# Exercise directions:
Write out every entry below exactly as it appears. Pictures do not belong in the copy.

-=-=-

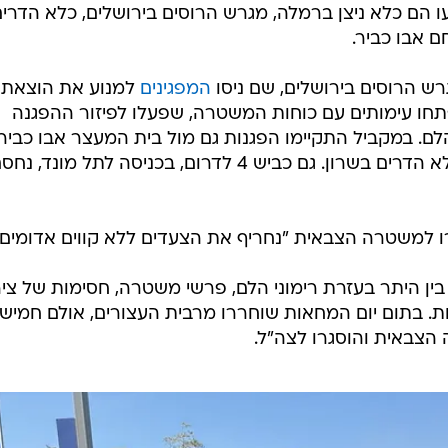
ן היתר בעזרת רימוני הלם, פרשי משטרה, חסימות של ציר
ות. בתום יום המחאות שוחררו מרבית העצורים, אולם חמיש
הצבאית והוסגרו לצה"ל.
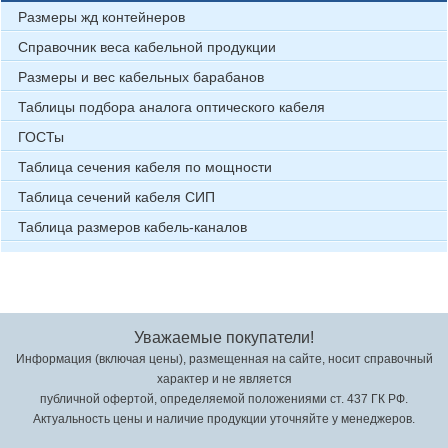
Размеры жд контейнеров
Справочник веса кабельной продукции
Размеры и вес кабельных барабанов
Таблицы подбора аналога оптического кабеля
ГОСТы
Таблица сечения кабеля по мощности
Таблица сечений кабеля СИП
Таблица размеров кабель-каналов
Уважаемые покупатели!
Информация (включая цены), размещенная на сайте, носит справочный
характер и не является
публичной офертой, определяемой положениями ст. 437 ГК РФ.
Актуальность цены и наличие продукции уточняйте у менеджеров.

-=-=-

# Task output:
ן היתר בעזרת רימוני הלם, פרשי משטרה, חסימות של ציר
ות. בתום יום המחאות שוחררו מרבית העצורים, אולם חמיש
הצבאית והוסגרו לצה"ל.
Размеры жд контейнеров
Справочник веса кабельной продукции
Размеры и вес кабельных барабанов
Таблицы подбора аналога оптического кабеля
ГОСТы
Таблица сечения кабеля по мощности
Таблица сечений кабеля СИП
Таблица размеров кабель-каналов
Уважаемые покупатели!
Информация (включая цены), размещенная на сайте, носит справочный
характер и не является
публичной офертой, определяемой положениями ст. 437 ГК РФ.
Актуальность цены и наличие продукции уточняйте у менеджеров.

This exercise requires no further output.